简体   繁体   English

正则表达式多次捕获组

[英]Regex Multiple Capture of Group

I'm using regex to capture the dimensions of ads 我正在使用正则表达式来捕获广告的尺寸

Source content is an HTML File, and I'm trying to capture for content that looks like: 源内容是一个HTML文件,我正在尝试捕获类似于以下内容的内容:

size[200x400,300x1200] (could be 1-4 different sizes)
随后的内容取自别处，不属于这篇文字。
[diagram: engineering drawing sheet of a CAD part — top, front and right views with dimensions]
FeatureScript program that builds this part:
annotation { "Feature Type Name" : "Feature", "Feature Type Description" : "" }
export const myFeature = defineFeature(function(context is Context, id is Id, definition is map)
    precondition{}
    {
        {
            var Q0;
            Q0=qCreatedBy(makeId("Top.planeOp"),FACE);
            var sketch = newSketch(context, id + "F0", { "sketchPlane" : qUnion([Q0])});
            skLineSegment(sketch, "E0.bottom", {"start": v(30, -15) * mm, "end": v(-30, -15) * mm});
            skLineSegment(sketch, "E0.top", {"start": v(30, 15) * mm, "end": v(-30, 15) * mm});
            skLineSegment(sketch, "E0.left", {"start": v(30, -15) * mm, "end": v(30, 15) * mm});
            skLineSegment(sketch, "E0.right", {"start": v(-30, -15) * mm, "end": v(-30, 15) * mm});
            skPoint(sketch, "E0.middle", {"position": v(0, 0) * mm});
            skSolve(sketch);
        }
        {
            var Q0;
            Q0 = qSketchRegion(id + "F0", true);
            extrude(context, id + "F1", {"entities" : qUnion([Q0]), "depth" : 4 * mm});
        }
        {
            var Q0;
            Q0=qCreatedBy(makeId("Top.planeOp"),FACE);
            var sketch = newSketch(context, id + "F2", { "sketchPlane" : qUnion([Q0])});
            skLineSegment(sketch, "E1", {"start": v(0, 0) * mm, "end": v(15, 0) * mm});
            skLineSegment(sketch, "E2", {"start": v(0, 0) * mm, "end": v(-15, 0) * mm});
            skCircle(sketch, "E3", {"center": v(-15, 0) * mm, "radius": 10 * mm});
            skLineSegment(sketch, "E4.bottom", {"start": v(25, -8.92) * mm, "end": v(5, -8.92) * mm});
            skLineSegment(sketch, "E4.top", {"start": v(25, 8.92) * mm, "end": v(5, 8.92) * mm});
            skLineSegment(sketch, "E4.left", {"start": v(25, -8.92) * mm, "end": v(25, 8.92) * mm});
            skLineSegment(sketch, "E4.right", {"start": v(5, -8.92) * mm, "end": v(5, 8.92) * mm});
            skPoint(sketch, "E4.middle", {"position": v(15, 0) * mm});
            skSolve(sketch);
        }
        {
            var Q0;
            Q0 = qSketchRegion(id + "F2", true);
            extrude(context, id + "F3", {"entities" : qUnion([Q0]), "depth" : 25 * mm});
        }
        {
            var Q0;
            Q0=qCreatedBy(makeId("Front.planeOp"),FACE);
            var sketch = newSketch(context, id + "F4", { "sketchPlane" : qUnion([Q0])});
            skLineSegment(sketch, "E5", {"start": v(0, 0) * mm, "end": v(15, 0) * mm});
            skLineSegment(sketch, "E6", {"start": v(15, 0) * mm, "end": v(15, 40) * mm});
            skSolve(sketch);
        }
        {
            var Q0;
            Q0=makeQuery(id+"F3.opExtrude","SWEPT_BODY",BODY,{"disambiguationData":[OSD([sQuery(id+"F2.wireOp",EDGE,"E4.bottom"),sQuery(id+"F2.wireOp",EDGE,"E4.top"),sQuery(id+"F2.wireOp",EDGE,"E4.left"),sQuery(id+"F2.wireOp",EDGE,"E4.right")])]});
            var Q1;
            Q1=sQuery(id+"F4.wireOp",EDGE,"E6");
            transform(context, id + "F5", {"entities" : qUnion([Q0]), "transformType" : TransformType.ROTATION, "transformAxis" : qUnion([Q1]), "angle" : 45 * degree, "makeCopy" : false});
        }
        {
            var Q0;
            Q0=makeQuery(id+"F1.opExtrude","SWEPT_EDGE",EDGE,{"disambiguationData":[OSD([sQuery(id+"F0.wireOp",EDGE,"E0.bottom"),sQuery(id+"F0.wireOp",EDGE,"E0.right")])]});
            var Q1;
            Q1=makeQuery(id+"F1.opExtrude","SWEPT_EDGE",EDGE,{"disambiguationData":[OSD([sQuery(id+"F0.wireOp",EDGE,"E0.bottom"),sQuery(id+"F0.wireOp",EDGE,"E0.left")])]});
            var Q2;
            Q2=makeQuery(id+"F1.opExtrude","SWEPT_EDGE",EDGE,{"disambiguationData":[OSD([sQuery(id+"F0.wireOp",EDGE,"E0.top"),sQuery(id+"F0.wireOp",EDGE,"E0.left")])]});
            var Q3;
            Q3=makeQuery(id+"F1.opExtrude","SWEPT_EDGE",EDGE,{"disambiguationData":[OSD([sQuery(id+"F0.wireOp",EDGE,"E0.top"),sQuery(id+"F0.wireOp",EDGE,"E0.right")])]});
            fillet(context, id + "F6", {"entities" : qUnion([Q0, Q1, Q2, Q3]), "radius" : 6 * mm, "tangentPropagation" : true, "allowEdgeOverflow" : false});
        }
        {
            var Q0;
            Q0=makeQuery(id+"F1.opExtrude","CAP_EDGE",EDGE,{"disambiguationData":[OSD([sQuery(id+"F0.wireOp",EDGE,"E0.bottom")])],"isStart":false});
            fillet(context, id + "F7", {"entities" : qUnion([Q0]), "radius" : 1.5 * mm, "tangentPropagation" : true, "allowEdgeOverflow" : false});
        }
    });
I'm trying to an array with the different sizes in it 我正在尝试使用不同大小的数组

My capture code looks like this: 我的捕获代码如下所示:

$size_declaration = array();
$sizes = array();
$declaration_pattern = "/size\[(\d{2,4}x\d{2,4}|\d{2,4}x\d{2,4},){1,4}\]/";
$sizes_pattern = "/\d{2,4}x\d{2,4}/";

$result = preg_match($declaration_pattern, $html, $size_declaration);
if( $result ) {
    $result = preg_match_all($sizes_pattern, $size_declaration[0], $sizes);
    var_dump($sizes);
}

The code above produces usable results: 上面的代码产生可用的结果:

$sizes = array(
  [0] => array (
    [0] => '200x400',
    [1] => '300x1200'
  )
)

but it takes quite a bit of code. 但是需要很多代码。 I was thinking it was possible to collect the results with a single regex, but I couldn't find a result that works. 我当时以为可以用一个正则表达式来收集结果,但是找不到有效的结果。 Is there a way to clean this up a bit? 有办法清理一下吗?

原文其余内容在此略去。